Duncan Thompson makes much of Peter Sedgwick’s criticism of the ‘Olympian detachment’ of the NLR. Sedgwick, who had been involved with the early Universities and Left Review went on to join the International Socialists (today’s Socialist Workers’ Party). For them it was the NLR’s stand-offishness from working class struggle that was the issue. There is some sense to the argument. It was ‘Olympian detachment’ that drove Tom Nairn’s disdain for Britishness, and his preference for the Common Market, and led to a preference for covering the struggles in the Italian labour movement to those in Britain’s. But much more important a failing was the NLR’s mundane attachment to whichever radical current offered itself as a vehicle for change.

Far from being too theoretical the Review was not theoretical enough. The tendency to manufacture deep sociological explanations for transient events certainly showed literary productivity, but it would be wrong to see that as necessarily representing theoretical work. ‘Theories’ were produced that in the end only echoed contemporary trends, without really criticising them. So between them Anderson and Tom Nairn manufactured the theory that Britain’s political revolution was, unlike its Continental counterparts, incomplete; an argument that became known as the Nairn-Anderson thesis. The idea was that the emerging capitalist class in Britain had done a deal with the old aristocracy to gain influence, leaving the old pre-democratic power structures in place; the inordinate influence of the City of London over the British economy, with its old-Etonian clubbishness, Nairn and Anderson thought, was evidence of the persistence of a ‘Gentlemanly Capitalism’.

Today it is not hard to see that they had just created a radical version of Harold Wilson’s demotic denunciation of the Tories, with its ideological abandonment of class struggle in favour of ‘modernisation’. The wholly false characterisation of Britain’s gentlemanly capitalism that Nairn and Anderson formulated continued to confuse radicals for a generation. In 1988, NLR Editorial Board member Anthony Barnett distracted a disappointed left into the desert of Constitutional Reform to complete the bourgeois revolution with the organisation Charter 88; in 1995 Will Hutton retailed a version of the Nairn-Anderson thesis in his book The State We’re In effectively drafting Tony Blair’s apolitical modernisation agenda.

Of course, the NLR was capable of getting the answer formally right, and often did.
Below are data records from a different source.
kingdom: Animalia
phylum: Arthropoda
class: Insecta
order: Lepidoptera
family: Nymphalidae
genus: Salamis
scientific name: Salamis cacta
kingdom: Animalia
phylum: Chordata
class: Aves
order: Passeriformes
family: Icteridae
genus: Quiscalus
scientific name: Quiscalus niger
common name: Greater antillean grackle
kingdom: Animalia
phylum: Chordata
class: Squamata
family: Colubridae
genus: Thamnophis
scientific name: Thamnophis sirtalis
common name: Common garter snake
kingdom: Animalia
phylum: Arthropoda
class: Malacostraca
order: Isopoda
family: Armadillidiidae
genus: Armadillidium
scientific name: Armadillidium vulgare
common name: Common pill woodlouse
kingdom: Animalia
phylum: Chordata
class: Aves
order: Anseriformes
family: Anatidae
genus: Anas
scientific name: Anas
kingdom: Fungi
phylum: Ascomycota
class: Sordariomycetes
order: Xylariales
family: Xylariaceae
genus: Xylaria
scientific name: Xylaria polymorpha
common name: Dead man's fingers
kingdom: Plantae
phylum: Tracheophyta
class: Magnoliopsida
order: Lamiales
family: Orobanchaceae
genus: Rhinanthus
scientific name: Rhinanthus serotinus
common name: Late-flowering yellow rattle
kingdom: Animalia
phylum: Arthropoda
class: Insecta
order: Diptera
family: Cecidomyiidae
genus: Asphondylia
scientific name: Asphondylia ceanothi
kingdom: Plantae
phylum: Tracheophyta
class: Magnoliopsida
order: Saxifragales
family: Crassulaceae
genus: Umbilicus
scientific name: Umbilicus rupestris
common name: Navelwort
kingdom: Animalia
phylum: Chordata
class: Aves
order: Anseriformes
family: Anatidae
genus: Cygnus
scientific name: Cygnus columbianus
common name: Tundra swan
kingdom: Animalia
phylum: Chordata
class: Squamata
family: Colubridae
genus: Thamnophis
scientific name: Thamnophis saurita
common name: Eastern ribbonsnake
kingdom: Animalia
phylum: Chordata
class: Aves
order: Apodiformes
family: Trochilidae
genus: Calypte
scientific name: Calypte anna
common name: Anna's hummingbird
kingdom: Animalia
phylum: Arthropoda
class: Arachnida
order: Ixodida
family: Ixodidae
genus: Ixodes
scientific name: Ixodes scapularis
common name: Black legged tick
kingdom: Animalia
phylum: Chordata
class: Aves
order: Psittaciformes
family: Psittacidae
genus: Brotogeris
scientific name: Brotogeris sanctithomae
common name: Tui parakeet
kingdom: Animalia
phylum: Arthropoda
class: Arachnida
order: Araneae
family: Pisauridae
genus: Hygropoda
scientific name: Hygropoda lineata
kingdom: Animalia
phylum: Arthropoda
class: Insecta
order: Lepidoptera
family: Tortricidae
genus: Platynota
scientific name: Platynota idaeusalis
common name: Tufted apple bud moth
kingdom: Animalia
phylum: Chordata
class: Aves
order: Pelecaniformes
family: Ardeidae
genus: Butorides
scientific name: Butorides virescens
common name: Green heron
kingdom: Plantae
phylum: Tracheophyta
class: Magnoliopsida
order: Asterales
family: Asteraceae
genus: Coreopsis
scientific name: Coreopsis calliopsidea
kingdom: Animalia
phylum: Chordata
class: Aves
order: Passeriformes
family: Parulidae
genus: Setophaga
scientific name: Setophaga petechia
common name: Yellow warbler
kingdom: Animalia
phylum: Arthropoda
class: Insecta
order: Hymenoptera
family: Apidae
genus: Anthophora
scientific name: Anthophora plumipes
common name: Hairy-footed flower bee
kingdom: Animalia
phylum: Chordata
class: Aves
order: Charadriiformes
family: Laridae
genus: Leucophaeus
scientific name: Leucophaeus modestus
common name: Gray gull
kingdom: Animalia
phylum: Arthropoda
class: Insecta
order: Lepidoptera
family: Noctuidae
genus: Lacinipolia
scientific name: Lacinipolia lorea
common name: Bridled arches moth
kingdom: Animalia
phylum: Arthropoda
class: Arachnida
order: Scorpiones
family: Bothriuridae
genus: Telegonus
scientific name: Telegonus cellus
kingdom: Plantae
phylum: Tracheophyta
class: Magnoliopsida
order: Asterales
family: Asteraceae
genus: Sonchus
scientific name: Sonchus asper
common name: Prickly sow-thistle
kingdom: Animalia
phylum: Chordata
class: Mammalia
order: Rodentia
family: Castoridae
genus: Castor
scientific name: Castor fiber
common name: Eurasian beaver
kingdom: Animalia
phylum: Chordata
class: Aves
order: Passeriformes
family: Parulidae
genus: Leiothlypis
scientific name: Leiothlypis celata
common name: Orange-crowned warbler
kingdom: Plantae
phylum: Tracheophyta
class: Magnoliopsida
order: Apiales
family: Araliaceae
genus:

Anderson himself noted that Wilson’s criticisms of capitalism suffered a ‘consistent displacement of attention from essential to inessential’, but then followed him anyway.(5) NLR contributors like Michael Barret Brown and Ernest Mandel rejected the Third Worldist argument that there was an inherent conflict between the working class in the West and the poor of the Third World.(6) But such points were lost in the rhetorical fervour for a Third World revolution led by Castro, Guevara and Mao. These were in fact critical reflections on the journal’s own tendency to lionise the Third World revolution while remaining sceptical about the potential of the British working class. On similar lines, Thompson points out an intriguing 1971 article on feminism arguing, rightly, that the ‘ideology which characterises the women’s liberation movement’, is ‘often explicitly and bitterly anti-Marxist(7) – a criticism not often made today.